New Orleans Mardi Gras, Louisiana
This festival occurs on the day before Ash Wednesday or the first day of Lent. Mardi Gras (‘Fat Tuesday’ in English) in New Orleans, Louisiana, is a carnival celebration well-known throughout the world. The New Orleans Carnival season, with roots in preparing for the start of the Christian season of Lent, starts after Twelfth Night, on Epiphany (January 6). It is a season of parades, balls (some of them masquerade balls) and king cake parties.
Coachella Valley Music and Arts Festival, California
The Coachella Valley Music and Arts Festival is an annual music and arts festival held at the Empire Polo Club in Indio, California, located in the Inland Empire’s Coachella Valley, in the Colorado Desert. It is one of the largest, most famous, and most profitable music festivals in the United States. The event features many genres of music, including alternative rock, hip hop, and electronic music, as well as large sculptural art. The dates for the next festival would be between April1 13 and 22, 2018.
Glastonbury Festival, England
Glastonbury Festival is a five-day festival of contemporary performing arts that takes place near Pilton. Somerset is the largest green field open-air music and performing arts festival in the world. Regarded as a major event in British culture, the festival is inspired by the ethos of the hippie, counterculture, and free festival movements. The festival is best known for its contemporary music, but also features dance, comedy, theatre, circus, cabaret and many other arts.
Rio Carnival, Brazil
The Carnival in Rio de Janeiro is a festival held every year before Lent and considered the biggest carnival in the world with two million people per day on the streets. The first festivals of Rio date back to 1723. The typical Rio carnival parade is filled with revellers, floats, and adornments from numerous samba schools which are located in Rio (more than 200). Some of the most famous events of Rio Carnival are ticketed events.
Sydney New Year’s Eve, Australia
Sydney New Year’s Eve is an annual multi-tiered event held every New Year’s Eve over Sydney Harbour, centering on the Sydney Harbour Bridge in Australia. Its main features are two pyrotechnic displays, the “9pm Family Fireworks” and the “Midnight Fireworks”, both of which are televised nationally with the latter televised around the world. Synchronised to a soundtrack, the fireworks explode off the arches, catwalk and roadway of the Sydney Harbour Bridge, and also the city buildings. The barge in front of the bridge features occasionally during the show to synchronise with the bridge’s fireworks. The closing sequence of the show features the bridge before all firing points explode in an “all-white” finale.

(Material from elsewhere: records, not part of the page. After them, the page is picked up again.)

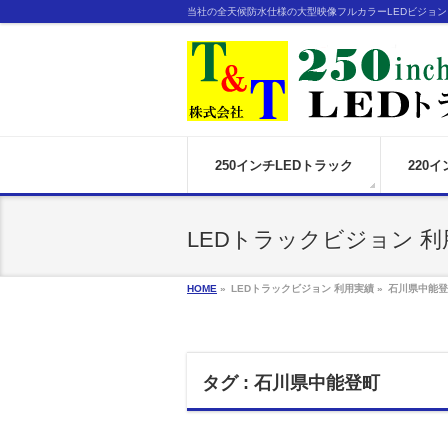
当社の全天候防水仕様の大型映像フルカラーLEDビジョ
250インチLEDトラック
220
LEDトラックビジョン 利
HOME
»
LEDトラックビジョン 利用実績 »
石川県中能登
タグ : 石川県中能登町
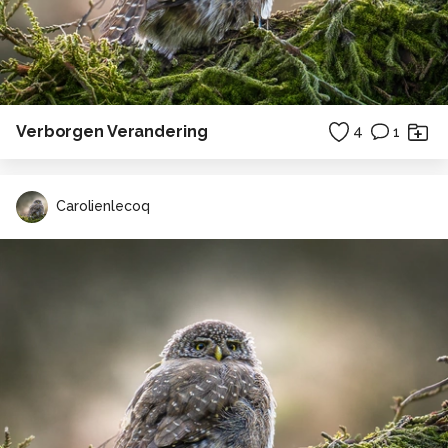
Verborgen Verandering
4
1
Carolienlecoq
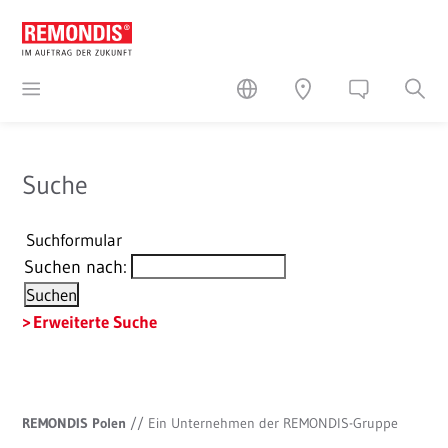
Suche
Suchformular
Suchen nach:
Erweiterte Suche
REMONDIS Polen
//
Ein Unternehmen der REMONDIS-Gruppe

Edinburgh Fringe Festival, Scotland
The Edinburgh Festival Fringe is the world’s largest arts festival, which in 2016 spanned 25 days and featured 50,266 performances of 3,269 shows in 294 venues. It was established in 1947 as an alternative to the Edinburgh International Festival and it takes place annually in Edinburgh, Scotland, in the month of August. It is an open-access performing arts festival, with no selection committee and anyone may participate, with any type of performance. The programme categorises shows into sections like theatre, comedy, dance, circus, cabaret, musicals to name a few.
Wakakusa Yamayaki, Japan
The name of the festival literally translates as ‘The Mountain Roast’ and is celebrated on the fourth Saturday of January every year. The dead grass on the hillside of Mount Wakakusayama is set ablaze after an epic fireworks display. There are two theories of the evolution of the festival. The first claims that the burning of the mountainside began during boundary conflicts between Nara’s great temples, while another claims the fires were used to drive away wild boars. Once set ablaze, the mountain can burn for up to an hour and because of the mountain’s elevation it can be seen from anywhere in the city.

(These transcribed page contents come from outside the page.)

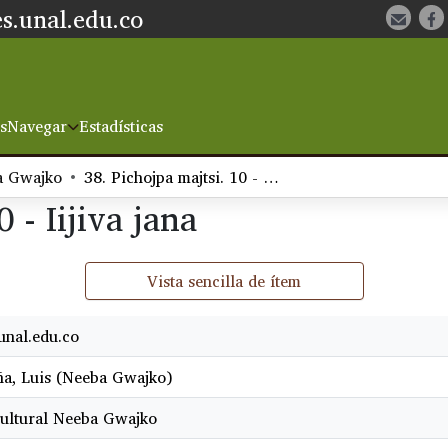
s.unal.edu.co
s
Navegar
Estadísticas
a Gwajko
38. Pichojpa majtsi. 10 - Iijiva jana
 - Iijiva jana
Vista sencilla de ítem
nal.edu.co
a, Luis (Neeba Gwajko)
ultural Neeba Gwajko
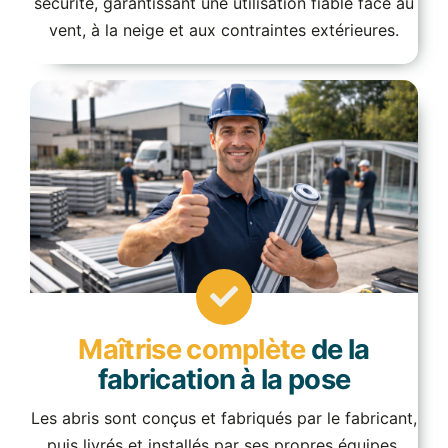
sécurité, garantissant une utilisation fiable face au
vent, à la neige et aux contraintes extérieures.
Maîtrise complète
de la
fabrication à la pose
Les abris sont conçus et fabriqués par le fabricant,
puis livrés et installés par ses propres équipes.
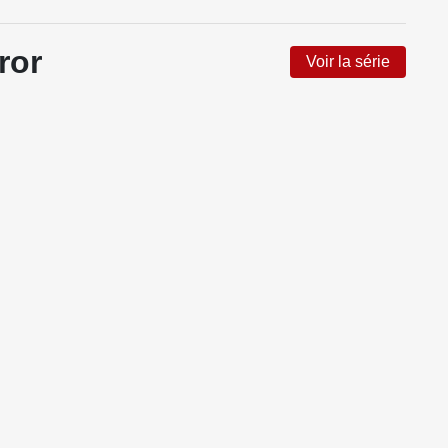
ror
Voir la série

La Tomatina Festival, Spain
La Tomatina is a festival that is held in the Valencian town of Buñol, a town located in the east of Spain, some 30 km from the Mediterranean, in which participants throw tomatoes and get involved in a tomato fight purely for entertainment purposes. Since 1945, it has been held on the last Wednesday of August, during the week of festivities of Buñol. Usually the fight lasts for an hour, after which the town square is liberally covered with tomato debris. Fire trucks then hose down the streets and participants often use hoses that locals provide to remove the tomatoes from their bodies.

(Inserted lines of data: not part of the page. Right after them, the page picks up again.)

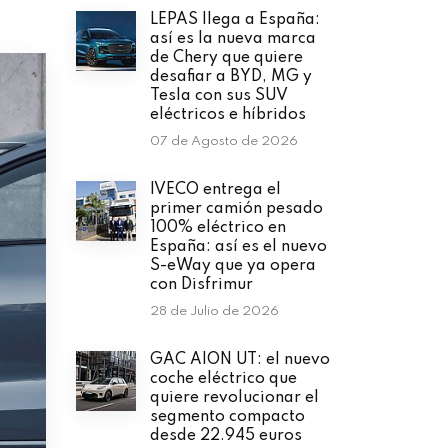
LEPAS llega a España:
así es la nueva marca
de Chery que quiere
desafiar a BYD, MG y
Tesla con sus SUV
eléctricos e híbridos
07 de Agosto de 2026
IVECO entrega el
primer camión pesado
100% eléctrico en
España: así es el nuevo
S-eWay que ya opera
con Disfrimur
28 de Julio de 2026
GAC AION UT: el nuevo
coche eléctrico que
quiere revolucionar el
segmento compacto
desde 22.945 euros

Bordeaux Wine Festival, France
This festival, organised by the town of Bordeaux, is an opportunity for fans of fine wine, good food and culture to enjoy a great festive moment. It will be a celebration of the senses on the largest square in Europe, right on the banks of the Garonne. The riverbanks and the Esplanade des Quinconces welcome more than 3,00,000 gastronomers throughout the four-day event held in June.